StructEst_W20
StructEst_W20 copied to clipboard
Results for Gamma, Generalized gamma, GB2
Hi professor,
For questions 1(b), 1(c) and 1(d), I actually got quite similar results.(both for parameters and maximum likelihood) I feel weird and I got nonsense result for question 1(e) because of that.
But I also think the estimation results might be reasonable, since gamma is a special case of generalized gamma(when m =1) and generalized gamma is a special case of GB2,(when q goes to infinity) and we set initial m and q as making such special cases.
Would my result and thought be on right track, or would there be something wrong?
Thank you very much.
@takando . Post a plot of your estimated distributions laid over your histogram plot. Mine looks like this. The GG and GB2 are pretty similar.
Thank you for the plot. My plot is as below. Actually Gamma and GG are slightly different and GG and GB are totally same...
One more things, I made a plot of actual health expenditure in 1(a) as in a scale of frequency but here I re-scaled it to density(by setting density=True) since our pdf functions generate probability density. So I am also not sure about this scaling issue.
I have the same puzzle, I think the graph of @rickecon is also a density plot histogram instead of a percentage histogram. Also, The density histogram you plot is actually not adjusted for those data over $800.
I tried to use the adjusted data density and estimated GA density curve, and it looks like below:
This is interesting. I can get same density scale plot as yours by dividing frequency with the width of bins, as below.
But still the shape of gamma distribution is quite different.

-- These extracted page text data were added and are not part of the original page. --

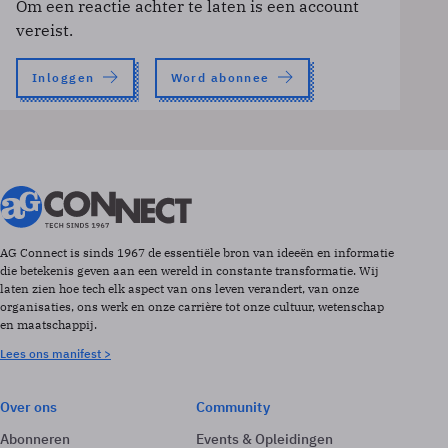
Om een reactie achter te laten is een account
vereist.
Inloggen
Word abonnee
AG Connect is sinds 1967 de essentiële bron van ideeën en informatie
die betekenis geven aan een wereld in constante transformatie. Wij
laten zien hoe tech elk aspect van ons leven verandert, van onze
organisaties, ons werk en onze carrière tot onze cultuur, wetenschap
en maatschappij.
Lees ons manifest >
Over ons
Community
Abonneren
Events & Opleidingen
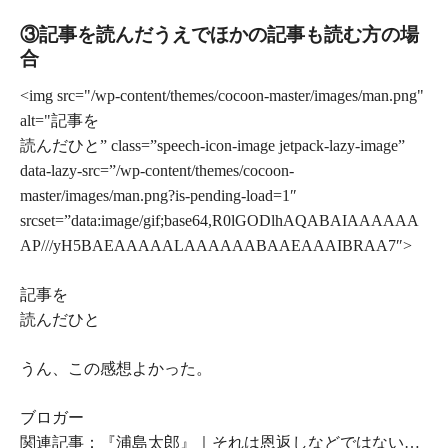
③記事を読んだうえでほかの記事も読む方の場
合
<img src="/wp-content/themes/cocoon-master/images/man.png"
alt="記事を
読んだひと” class=”speech-icon-image jetpack-lazy-image”
data-lazy-src=”/wp-content/themes/cocoon-
master/images/man.png?is-pending-load=1″
srcset=”data:image/gif;base64,R0lGODlhAQABAIAAAAAA
AP///yH5BAEAAAAALAAAAAABAAEAAAIBRAA7″>
記事を
読んだひと
うん、この感想よかった。
ブロガー
関連記事：『浦島太郎』｜それは恩返しなどではない…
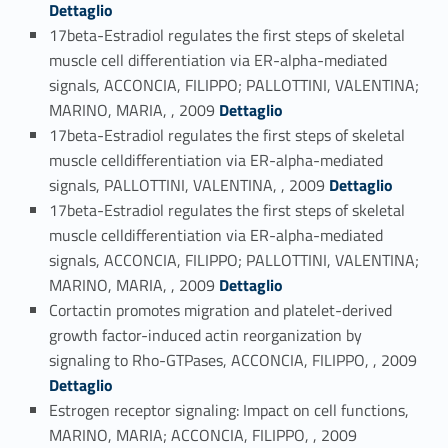
Dettaglio
17beta-Estradiol regulates the first steps of skeletal
muscle cell differentiation via ER-alpha-mediated
signals, ACCONCIA, FILIPPO; PALLOTTINI, VALENTINA;
Link identifier #identifier_person_137621-77
MARINO, MARIA, , 2009
Dettaglio
17beta-Estradiol regulates the first steps of skeletal
muscle celldifferentiation via ER-alpha-mediated
Link identifier #identifier_person_480-78
signals, PALLOTTINI, VALENTINA, , 2009
Dettaglio
17beta-Estradiol regulates the first steps of skeletal
muscle celldifferentiation via ER-alpha-mediated
signals, ACCONCIA, FILIPPO; PALLOTTINI, VALENTINA;
Link identifier #identifier_person_79428-79
MARINO, MARIA, , 2009
Dettaglio
Cortactin promotes migration and platelet-derived
growth factor-induced actin reorganization by
Link identifier #identifier_person_176185-80
signaling to Rho-GTPases, ACCONCIA, FILIPPO, , 2009
Dettaglio
Estrogen receptor signaling: Impact on cell functions,
Link identifier #identifier_person_136812-81
MARINO, MARIA; ACCONCIA, FILIPPO, , 2009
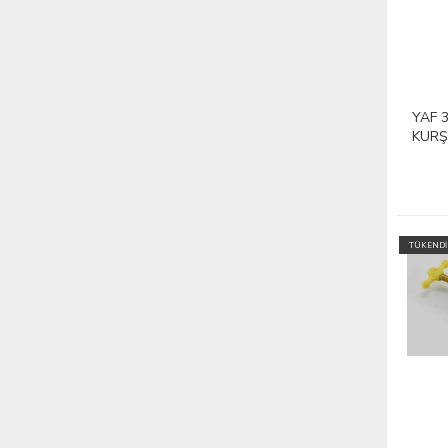
YAF 
KURŞ
TÜKENDİ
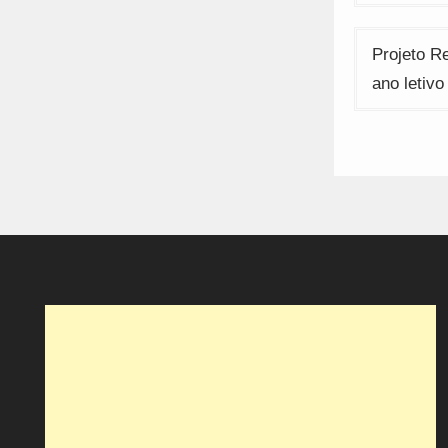
de
artigos
Projeto R
ano letivo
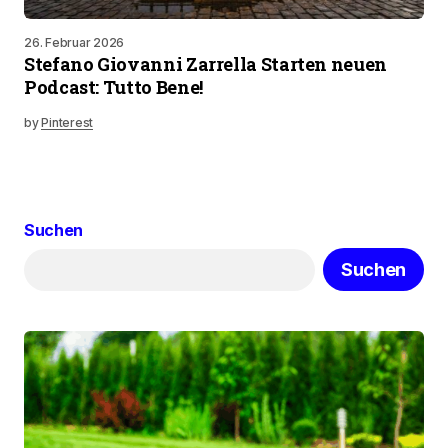
26. Februar 2026
Stefano Giovanni Zarrella Starten neuen
Podcast: Tutto Bene!
by
Pinterest
Suchen
Suchen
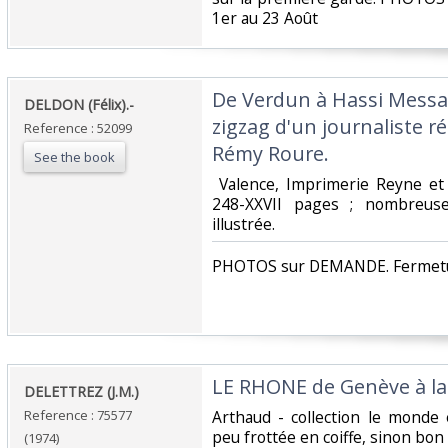
1er au 23 Août‎
‎De Verdun à Hassi Mess
‎DELDON (Félix).-‎
zigzag d'un journaliste r
Reference : 52099
Rémy Roure.‎
See the book
‎ Valence, Imprimerie Reyne et
248-XXVII pages ; nombreuses
illustrée. ‎
‎PHOTOS sur DEMANDE. Fermetur
‎LE RHONE de Genève à la
‎DELETTREZ (J.M.)‎
Reference : 75577
‎Arthaud - collection le mond
peu frottée en coiffe, sinon bon é
(1974)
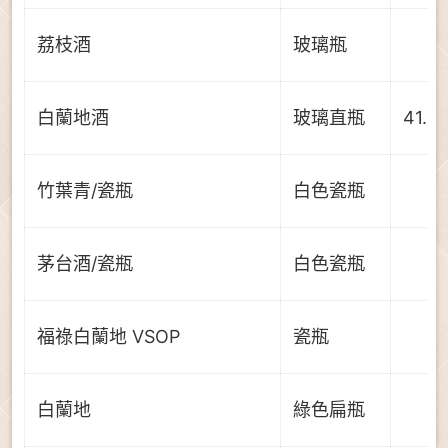
荔枝酒
玻璃瓶
白蘭地酒
玻璃直瓶
41.0
竹葉青/瓷瓶
白色瓷瓶
茅台酒/瓷瓶
白色瓷瓶
福祿白蘭地 VSOP
瓷瓶
白蘭地
綠色扁瓶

What is your maximum log likelihood for gamma distribution? Mine is around -56700 and Im not sure if it is too large or not.
I guess @takando used the data about only the expenditures >= 800 to estimate MLE, don't you? My thought, we should use the whole dataset rather than >= 800 dataset for the estimations.
Here is my result (for the scale, I adjusted weight so that the area of the histogram would be about 0.85 because this histogram shows just about 85% of entire observations).
Oh yes..you're right! we limited the range of data to <800 just because of the visualization reason, and we should still make an estimation for entire data.
Thanks so much!
This is my plot, the curves for GB2 and GG is closer, but still have some visible difference.
@takando @Kent0417 @cytwill . I just made a big post on Issue #4 (specific comment link) about how to normalize the histogram.
And yes, you need to estimate your distributions using the entire, uncensored data. I got an answer similar to what @cytwill just posted here, as you can see in my comment in Issue #4 .